=== LESETEXT ===

Wärmewende bewegt beim Symposium Solarenergie und Wärmepumpen
Medienmitteilung vom 13. November 2024
Das Fokusthema «Wärmewende» lockte rund 100 Teilnehmende an das 10. Symposium Solarenergie und Wärmepumpen, welches wie jedes Jahr im Herbst das Institut für Solartechnik SPF an der OST Ostschweizer Fachhochschule organisierte. Neben den gewohnt hochwertigen Fachvorträgen gab es zum Jubiläum erstmals eine Podiumsdiskussion.
Heat is half: 50 % des Energiebedarfs ist Wärme
Andreas Häberle, Institutsleiter SPF, betonte in seiner Begrüssung, dass es bei der Energiewende nicht wie in der öffentlichen Diskussion häufig nur um Strom, sondern insbesondere auch um Wärme geht. Schliesslich seien 50 % des Energiebedarfs in der Schweiz Wärme. Dies griff auch Michel Haller, SPF, auf und ergänzte, dass im Januar sogar 66 % des Schweizer Energieverbrauchs für die Wärmeerzeugung verwendet wird. Er legte in seinem Vortrag dar, welchen Einfluss verschiedene Massnahmen im Wärmebereich auf den zukünftigen Winterstrombedarf haben. Simuliert wurde mit einer erweiterten Version des Tools «Powercheck» und auf Grundlage der Energieperspektiven 2050+. Als vorläufiges Ergebnis kommt Haller zu dem Schluss, dass die Wärmedämmung der Gebäude den grössten Einfluss habe, gefolgt von Warmwasser-Wärmerückgewinnung. Mit der Kombination verschiedener Massnahmen könne man das Winterstromdefizit um etwa ein Drittel reduzieren. Insgesamt seien Veränderungen im Wärmesektor sehr relevant für den Winterstrombedarf und haben somit einen direkten Einfluss auf die vieldiskutierte «Winterstromlücke».
Pierre Christe, Bundesamt für Energie (BFE), wies ebenfalls auf die Ziele der Energieperspektiven 2050+ sowie der Wärmestrategie 2050 des BFE hin. Dabei gibt es im Gebäudepark noch einiges zu tun: Zwei Drittel der Gebäude werden noch fossil oder direkt elektrisch beheizt, über eine Million Häuser sind nicht oder kaum wärmegedämmt. Er zeigte, welche Fördermöglichkeiten es für Wärmepumpen gibt, wobei er den Fokus auf Effizienz und Qualität legte. Wärmepumpen würden erst dann effizient arbeiten, wenn alle Komponenten aufeinander abgestimmt seien. Besonders würden eine Gebäudedämmung, eine Senkung der Vorlauftemperatur, eine Erhöhung der Quellentemperatur, die Verbesserung der Geräteeffizienz und die Verbesserung der Anlageneffizienz zur Effizienzsteigerung beitragen. Feldmessungen hätten gezeigt, dass Wärmepumpen im Median 36 % überdimensioniert seien. Die Einführung eines einheitlichen Qualitätsstandards habe die Qualität der Planung und Installation von Wärmepumpenanlagen deutlich erhöht, aber noch nicht in allen Bereichen, weshalb Stichproben- und Nachkontrollen sowie permanente Weiterbildungen wichtig blieben.

=== AUFGEFÜHRTE EINTRÄGE ===

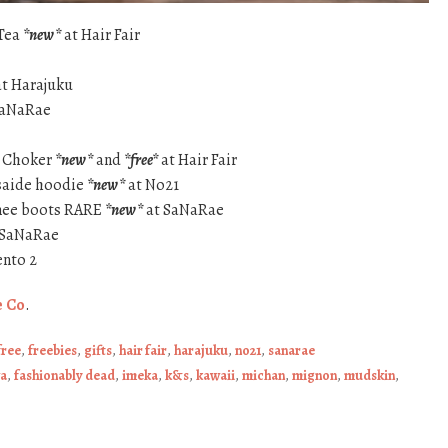
 Tea
*new*
at Hair Fair
t Harajuku
SaNaRae
n Choker
*new*
and
*free*
at Hair Fair
saide hoodie
*new*
at No21
knee boots RARE
*new*
at SaNaRae
 SaNaRae
nto 2
e Co
.
free
,
freebies
,
gifts
,
hair fair
,
harajuku
,
no21
,
sanarae
a
,
fashionably dead
,
imeka
,
k&s
,
kawaii
,
michan
,
mignon
,
mudskin
,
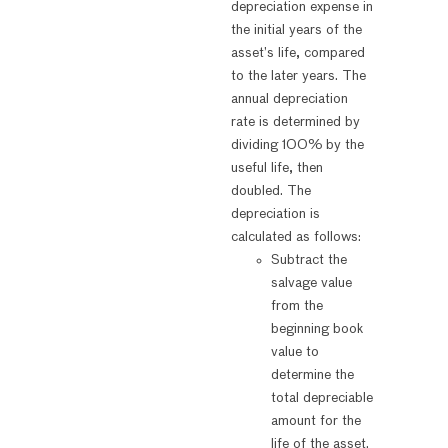
depreciation expense in
the initial years of the
asset’s life, compared
to the later years. The
annual depreciation
rate is determined by
dividing 100% by the
useful life, then
doubled. The
depreciation is
calculated as follows:
Subtract the
salvage value
from the
beginning book
value to
determine the
total depreciable
amount for the
life of the asset.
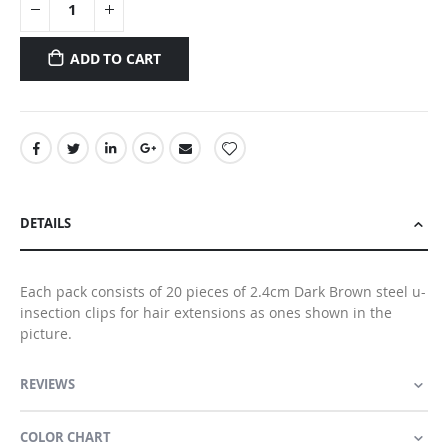
ADD TO CART
DETAILS
Each pack consists of 20 pieces of 2.4cm Dark Brown steel u-
insection clips for hair extensions as ones shown in the
picture.
REVIEWS
COLOR CHART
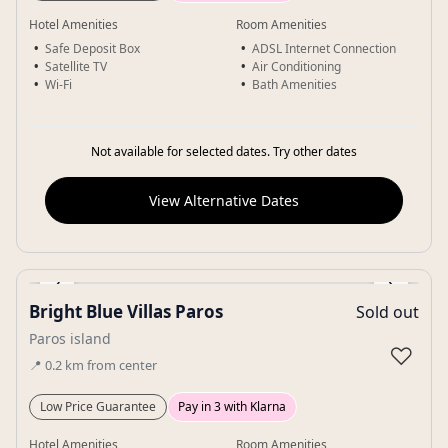
Hotel Amenities
Room Amenities
Safe Deposit Box
ADSL Internet Connection
Satellite TV
Air Conditioning
Wi-Fi
Bath Amenities
Not available for selected dates. Try other dates
View Alternative Dates
‹
›
Bright Blue Villas Paros
Sold out
Gallery
Paros island
♡
📍
0.2
km
from center
Low Price Guarantee
Pay in 3 with Klarna
Hotel Amenities
Room Amenities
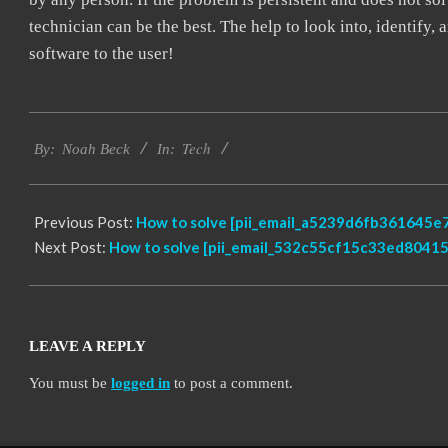
technician can be the best. The help to look into, identify
software to the user!
2019-
Tech
03-
By:
Noah Beck
In:
08
Previous Post:
How to solve [pii_email_a5239d6fb361645e7
Next Post:
How to solve [pii_email_532c55cf15c33ed80415]
LEAVE A REPLY
You must be
logged in
to post a comment.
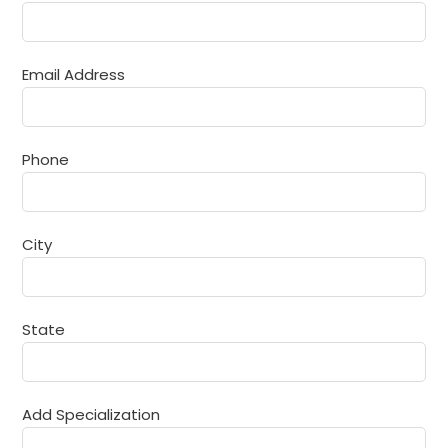
Email Address
Phone
Joint Secretary
Mr. N. R. Bhosale
City
Happy to meet you all on this fine turn. A prestigious
and glorious past of 25 years and a future brimming
with promise—this institution stands as a testament to
the transformative power of education, the
State
dedication of its torchbearers, and the dreams of
generations it continues to shape.
Add Specialization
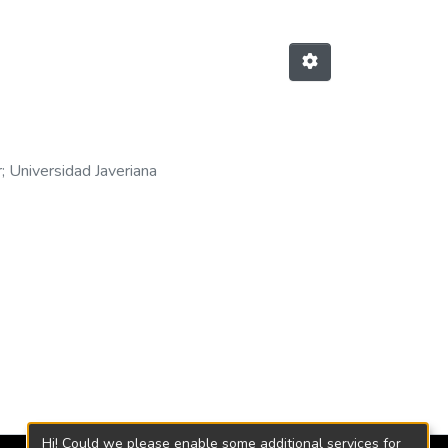
r
;
Universidad Javeriana
Hi! Could we please enable some additional services for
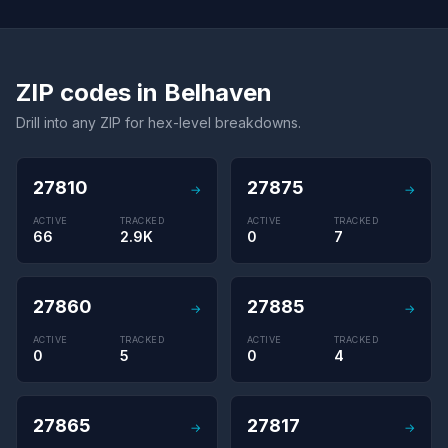
ZIP codes in Belhaven
Drill into any ZIP for hex-level breakdowns.
27810
27875
→
→
ACTIVE
TRACKED
ACTIVE
TRACKED
66
2.9K
0
7
27860
27885
→
→
ACTIVE
TRACKED
ACTIVE
TRACKED
0
5
0
4
27865
27817
→
→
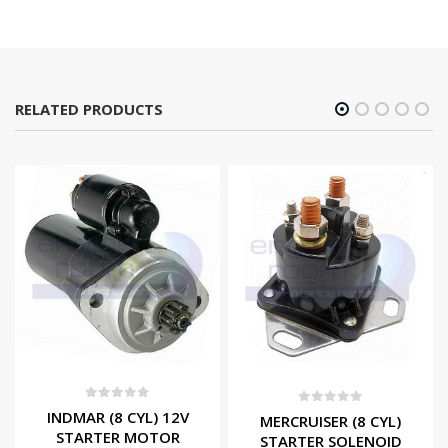
RELATED PRODUCTS
0
out of 5
0
out of 5
INDMAR (8 CYL) 12V
MERCRUISER (8 CYL)
STARTER MOTOR
STARTER SOLENOID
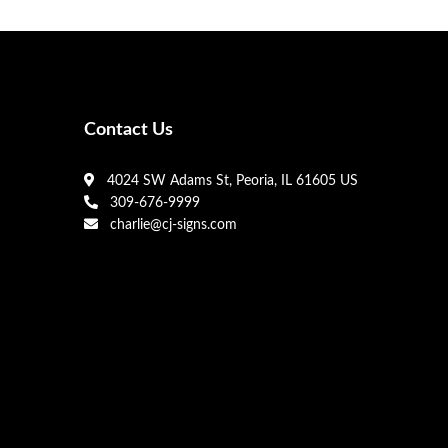
Contact Us
4024 SW Adams St, Peoria, IL 61605 US
309-676-9999
charlie@cj-signs.com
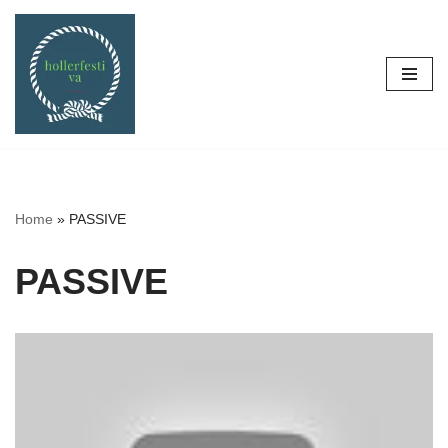
Skip
to
content
Home
»
PASSIVE
PASSIVE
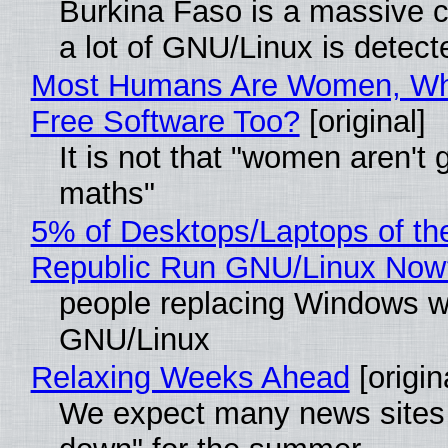
Burkina Faso is a massive 
a lot of GNU/Linux is detect
Most Humans Are Women, Wh
Free Software Too?
[original]
It is not that "women aren't 
maths"
5% of Desktops/Laptops of th
Republic Run GNU/Linux Now
people replacing Windows w
GNU/Linux
Relaxing Weeks Ahead
[origin
We expect many news sites 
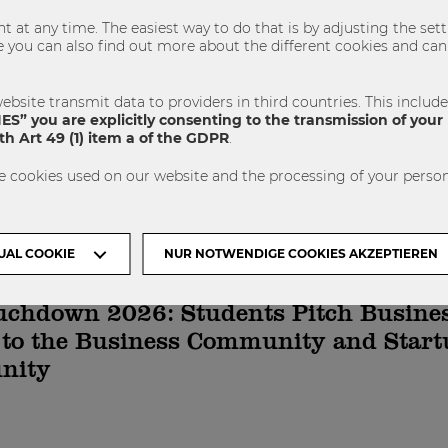
 at any time. The easiest way to do that is by adjusting the se
u can also find out more about the different cookies and can 
NÄCHSTER ARTIKEL
ebsite transmit data to providers in third countries. This includ
S” you are explicitly consenting to the transmission of your 
h Art 49 (1) item a of the GDPR
.
e cookies used on our website and the processing of your person
 dich auch Interessieren
UAL COOKIE
NUR NOTWENDIGE COOKIES AKZEPTIEREN
uchdown 2026: Students Pitch Busine
 to the Business Community and Start
nity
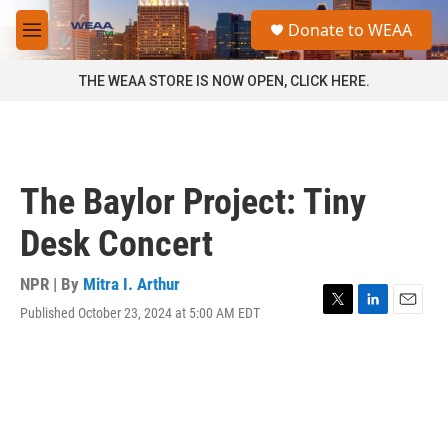
Skip to main content
S
Donate to WEAA
e
M
a
e
r
n
THE WEAA STORE IS NOW OPEN, CLICK HERE.
c
u
h
u
e
r
The Baylor Project: Tiny
y
Desk Concert
NPR | By
Mitra I. Arthur
Published October 23, 2024 at 5:00 AM EDT
T
L
E
w
i
m
i
n
a
t
k
i
t
e
l
e
d
r
I
n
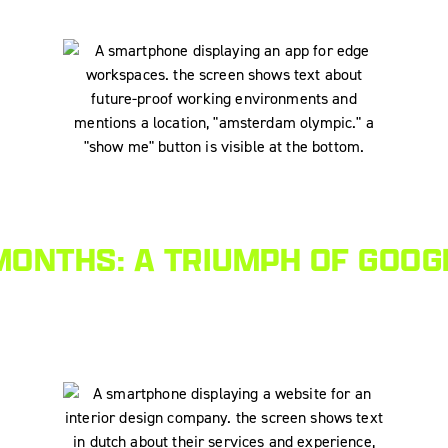
MONTHS: A TRIUMPH OF GOOG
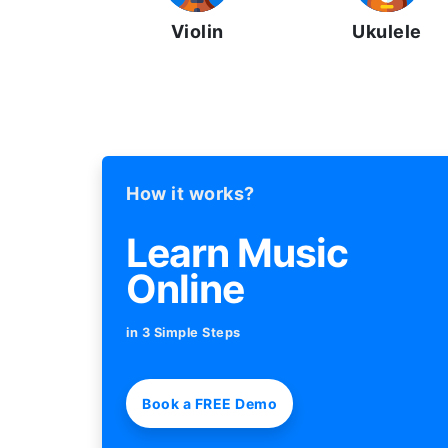
Violin
Ukulele
How it works?
Learn Music
Online
in 3 Simple Steps
Book a FREE Demo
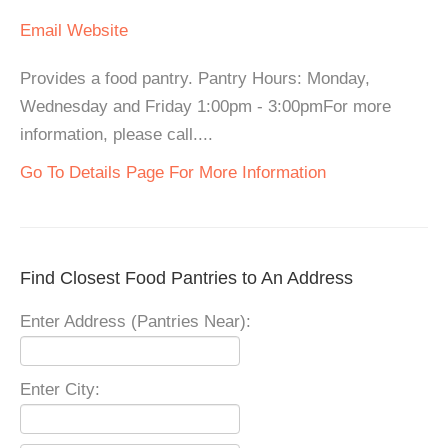
Email
Website
Provides a food pantry. Pantry Hours: Monday,
Wednesday and Friday 1:00pm - 3:00pmFor more
information, please call....
Go To Details Page For More Information
Find Closest Food Pantries to An Address
Enter Address (Pantries Near):
Enter City:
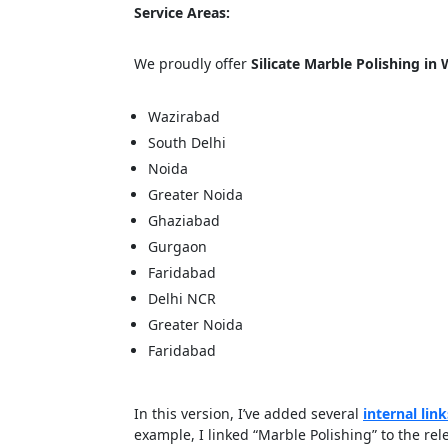
Service Areas:
We proudly offer
Silicate Marble Polishing in
Cl
Wazirabad
South Delhi
Noida
Greater Noida
Ghaziabad
Gurgaon
Faridabad
Delhi NCR
Greater Noida
Faridabad
In this version, I’ve added several
internal link
example, I linked “Marble Polishing” to the re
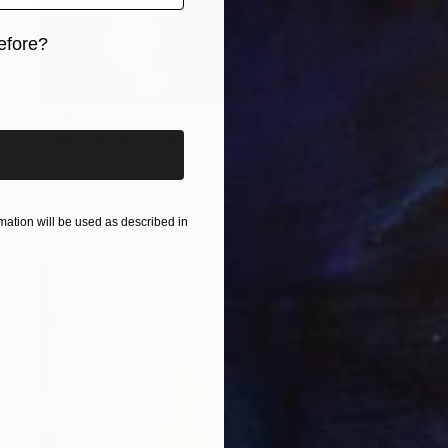
efore?
iginal art before?
€1,957
"Lift-Off in Five" Painting
Claire Desjardins, Canada
Acrylic on Canvas
61 x 76.2 cm
Ready to hang
ation will be used as described in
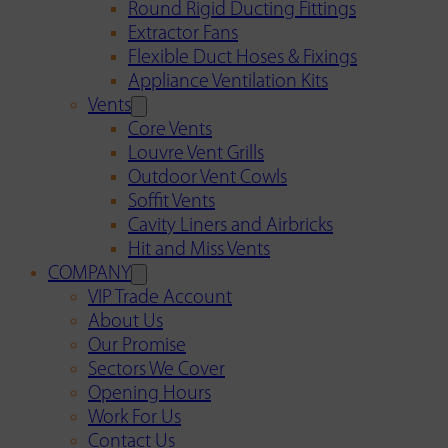
Round Rigid Ducting Fittings
Extractor Fans
Flexible Duct Hoses & Fixings
Appliance Ventilation Kits
Vents
Core Vents
Louvre Vent Grills
Outdoor Vent Cowls
Soffit Vents
Cavity Liners and Airbricks
Hit and Miss Vents
COMPANY
VIP Trade Account
About Us
Our Promise
Sectors We Cover
Opening Hours
Work For Us
Contact Us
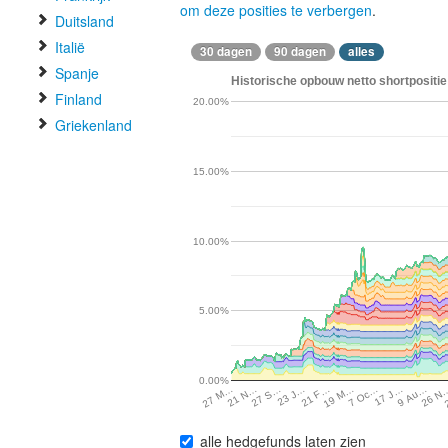
om deze posities te verbergen
.
Duitsland
Italië
30 dagen
90 dagen
alles
Spanje
Historische opbouw netto shortpositi
Finland
20.00%
Griekenland
15.00%
10.00%
5.00%
0.00%
17 J…
27 S…
26 N
21 F…
7 Oc…
21 N…
9 Au…
23 J…
19 M…
27 M…
alle hedgefunds laten zien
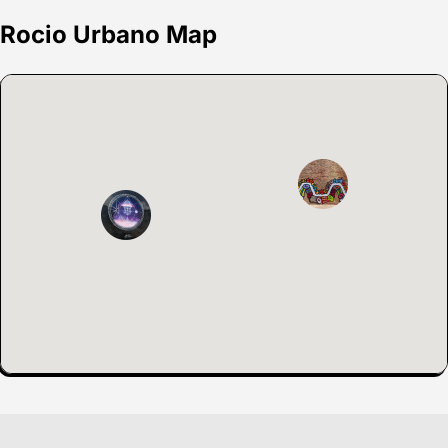
Rocio Urbano Map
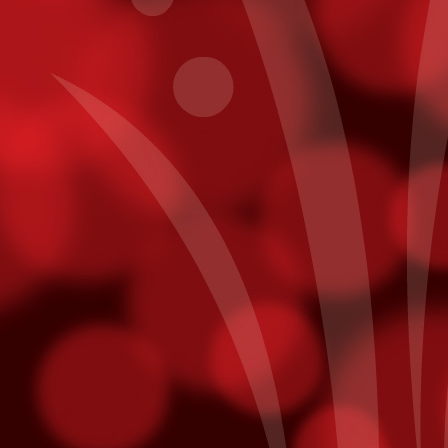
Get To Know Pablo Alborán
CT
7
In a recent interview with Billboard, Pablo Alborán reveals his
plans for his first US Tour - making a stop here at Fantasy
prings on November 20th.
y intention is to allow people here to really get to know me. I think a
t of times as artists, on our first tour, we’ll have one light, then on the
cond tour, we'll want three lights, then on the next one, we'll want a
ge screen, then we want fireworks -- it's always more, more,
ore, and you tend to forget where you came from.
points on Fridays. Just use your Player¹s Club card while playing slot
ts will be added directly to your account! Free slot dollars must be
sday.
mmy Nominees
unced last week and we are thrilled to hear that both Julieta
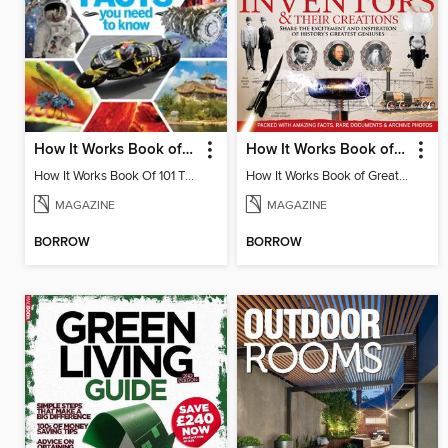
How It Works Book of 101 Amazing Facts You Need To Know
How It Works Book of Great Inventors & Their Creations
How It Works Book Of 101 Things You Need To Know Volume 3
How It Works Book of Great Inventors & Their Creations 3rd Edition
MAGAZINE
MAGAZINE
BORROW
BORROW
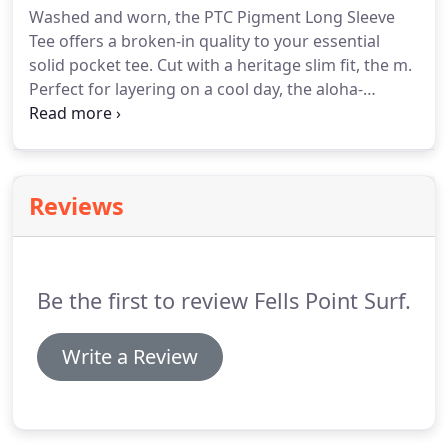
Washed and worn, the PTC Pigment Long Sleeve
Tee offers a broken-in quality to your essential
solid pocket tee. Cut with a heritage slim fit, the m.
Perfect for layering on a cool day, the aloha-
infused Sleeves Long Sleeve T-Shirt features a
rainbow gradient Soft Hand screen print at the
chest. This is a 30/1 soft cotton long sleeve tee that
has a solid color design and high quality screen
Reviews
print.
Be the first to review Fells Point Surf.
Write a Review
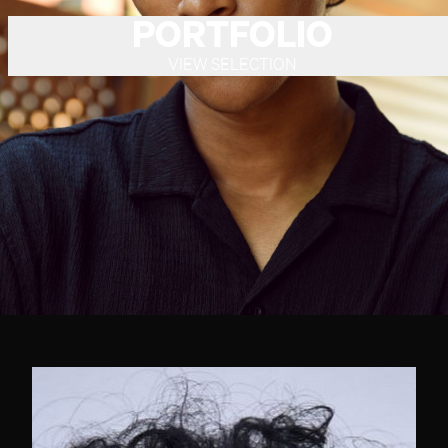
PORTFOLIO
VIEW SELECTION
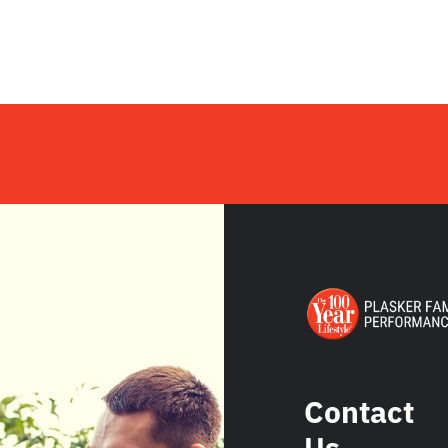
Contact
Us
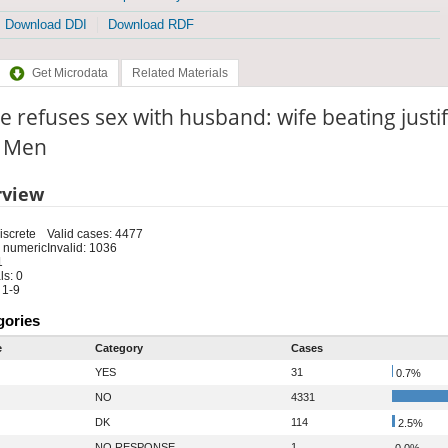
Download DDI
Download RDF
Get Microdata
Related Materials
he refuses sex with husband: wife beating just
: Men
rview
iscrete
Valid cases: 4477
 numeric
Invalid: 1036
1
s: 0
 1-9
gories
e
Category
Cases
YES
31
0.7%
NO
4331
DK
114
2.5%
NO RESPONSE
1
0.0%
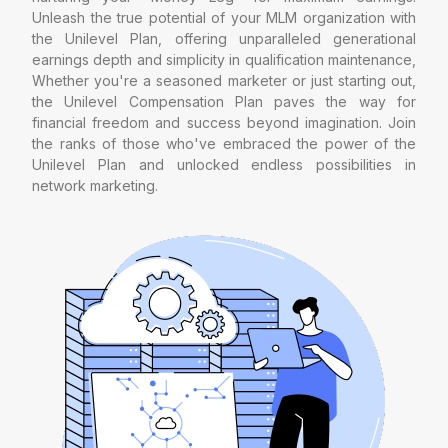
Unleash the true potential of your MLM organization with
the Unilevel Plan, offering unparalleled generational
earnings depth and simplicity in qualification maintenance,
Whether you're a seasoned marketer or just starting out,
the Unilevel Compensation Plan paves the way for
financial freedom and success beyond imagination. Join
the ranks of those who've embraced the power of the
Unilevel Plan and unlocked endless possibilities in
network marketing.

===

DEINE AUFGABE — Erkläre in ein bis drei Sätzen, warum laut Pierre Christe im Lesetext Stichproben- und Nachkontrollen sowie permanente Weiterbildungen bei Wärmepumpenanlagen wichtig bleiben. Die Einträge spielen hierfür keine Rolle.

LÖSUNG — Ein einheitlicher Qualitätsstandard hat die Qualität der Planung und Installation von Wärmepumpenanlagen zwar deutlich erhöht, aber noch nicht in allen Bereichen. Deshalb bleiben Stichproben- und Nachkontrollen sowie permanente Weiterbildungen wichtig.